In conclusion, we found that amniotic membrane transplantation following EDTA chealation with punch trephination and blunt superficial lamellar keratectomy was a simple, safe and effective method to completely remove calcified lesions, and that amniotic membrane transplantation was useful to restore a stable ocular surface in band keratopathy.

Figures and Tables

Fig. 1
(A) Calcium is deposited on the cornea (visual acuity: light perception). (B) Multiple calcium impactions and calcium deposit are observed in the stromal layer (H&E, ×200). (C) Deposited calcium is seen in stromal layer (asterisk).

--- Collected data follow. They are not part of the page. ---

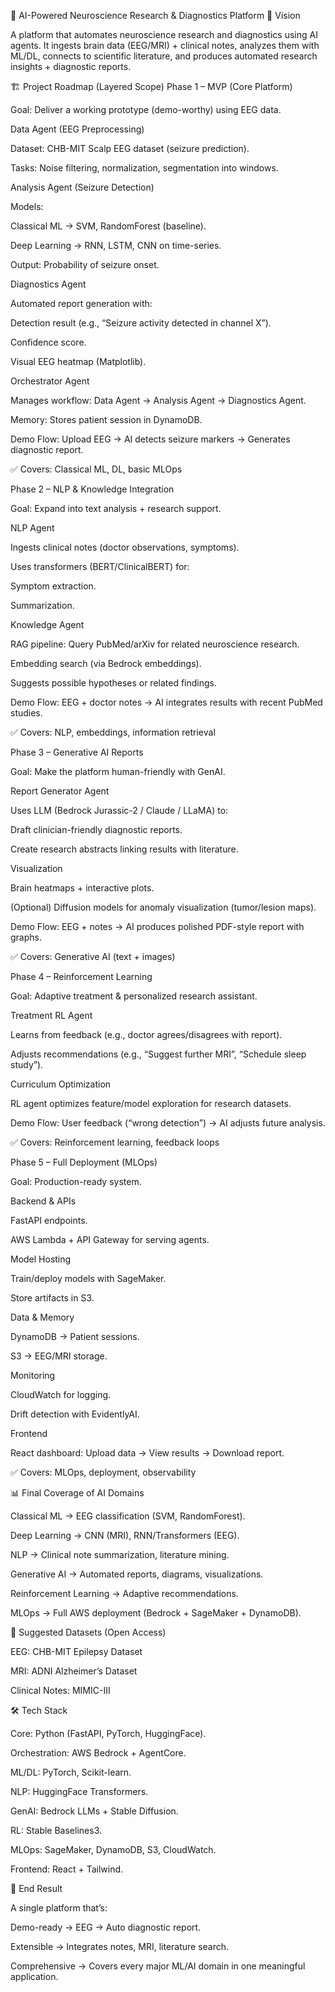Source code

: 🧠 AI-Powered Neuroscience Research & Diagnostics Platform
🎯 Vision

A platform that automates neuroscience research and diagnostics using AI agents.
It ingests brain data (EEG/MRI) + clinical notes, analyzes them with ML/DL, connects to scientific literature, and produces automated research insights + diagnostic reports.

🏗️ Project Roadmap (Layered Scope)
Phase 1 – MVP (Core Platform)

Goal: Deliver a working prototype (demo-worthy) using EEG data.

Data Agent (EEG Preprocessing)

Dataset: CHB-MIT Scalp EEG dataset
 (seizure prediction).

Tasks: Noise filtering, normalization, segmentation into windows.

Analysis Agent (Seizure Detection)

Models:

Classical ML → SVM, RandomForest (baseline).

Deep Learning → RNN, LSTM, CNN on time-series.

Output: Probability of seizure onset.

Diagnostics Agent

Automated report generation with:

Detection result (e.g., “Seizure activity detected in channel X”).

Confidence score.

Visual EEG heatmap (Matplotlib).

Orchestrator Agent

Manages workflow: Data Agent → Analysis Agent → Diagnostics Agent.

Memory: Stores patient session in DynamoDB.

Demo Flow:
Upload EEG → AI detects seizure markers → Generates diagnostic report.

✅ Covers: Classical ML, DL, basic MLOps

Phase 2 – NLP & Knowledge Integration

Goal: Expand into text analysis + research support.

NLP Agent

Ingests clinical notes (doctor observations, symptoms).

Uses transformers (BERT/ClinicalBERT) for:

Symptom extraction.

Summarization.

Knowledge Agent

RAG pipeline: Query PubMed/arXiv for related neuroscience research.

Embedding search (via Bedrock embeddings).

Suggests possible hypotheses or related findings.

Demo Flow:
EEG + doctor notes → AI integrates results with recent PubMed studies.

✅ Covers: NLP, embeddings, information retrieval

Phase 3 – Generative AI Reports

Goal: Make the platform human-friendly with GenAI.

Report Generator Agent

Uses LLM (Bedrock Jurassic-2 / Claude / LLaMA) to:

Draft clinician-friendly diagnostic reports.

Create research abstracts linking results with literature.

Visualization

Brain heatmaps + interactive plots.

(Optional) Diffusion models for anomaly visualization (tumor/lesion maps).

Demo Flow:
EEG + notes → AI produces polished PDF-style report with graphs.

✅ Covers: Generative AI (text + images)

Phase 4 – Reinforcement Learning

Goal: Adaptive treatment & personalized research assistant.

Treatment RL Agent

Learns from feedback (e.g., doctor agrees/disagrees with report).

Adjusts recommendations (e.g., “Suggest further MRI”, “Schedule sleep study”).

Curriculum Optimization

RL agent optimizes feature/model exploration for research datasets.

Demo Flow:
User feedback (“wrong detection”) → AI adjusts future analysis.

✅ Covers: Reinforcement learning, feedback loops

Phase 5 – Full Deployment (MLOps)

Goal: Production-ready system.

Backend & APIs

FastAPI endpoints.

AWS Lambda + API Gateway for serving agents.

Model Hosting

Train/deploy models with SageMaker.

Store artifacts in S3.

Data & Memory

DynamoDB → Patient sessions.

S3 → EEG/MRI storage.

Monitoring

CloudWatch for logging.

Drift detection with EvidentlyAI.

Frontend

React dashboard: Upload data → View results → Download report.

✅ Covers: MLOps, deployment, observability

📊 Final Coverage of AI Domains

Classical ML → EEG classification (SVM, RandomForest).

Deep Learning → CNN (MRI), RNN/Transformers (EEG).

NLP → Clinical note summarization, literature mining.

Generative AI → Automated reports, diagrams, visualizations.

Reinforcement Learning → Adaptive recommendations.

MLOps → Full AWS deployment (Bedrock + SageMaker + DynamoDB).

🧪 Suggested Datasets (Open Access)

EEG: CHB-MIT Epilepsy Dataset

MRI: ADNI Alzheimer’s Dataset

Clinical Notes: MIMIC-III

🛠️ Tech Stack

Core: Python (FastAPI, PyTorch, HuggingFace).

Orchestration: AWS Bedrock + AgentCore.

ML/DL: PyTorch, Scikit-learn.

NLP: HuggingFace Transformers.

GenAI: Bedrock LLMs + Stable Diffusion.

RL: Stable Baselines3.

MLOps: SageMaker, DynamoDB, S3, CloudWatch.

Frontend: React + Tailwind.

🚀 End Result

A single platform that’s:

Demo-ready → EEG → Auto diagnostic report.

Extensible → Integrates notes, MRI, literature search.

Comprehensive → Covers every major ML/AI domain in one meaningful application.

Destroyed basement membrane is observed in the degenerated stromal space (arrow) (×4,100).
Fig. 2
(A) Calcified plaque and pseudopterygium is seen (arrow) (visual acuity: perceptive to hand motion). (B) On postoperative 4 months, permanent amniotic membrane graft and clear cornea is seen. (C) Impacted calcium was seen over (arrow) and below (arrow head) the Bowman's membrane. And degenerated and destroyed stroma was observed (asterisk). (H&E, ×200).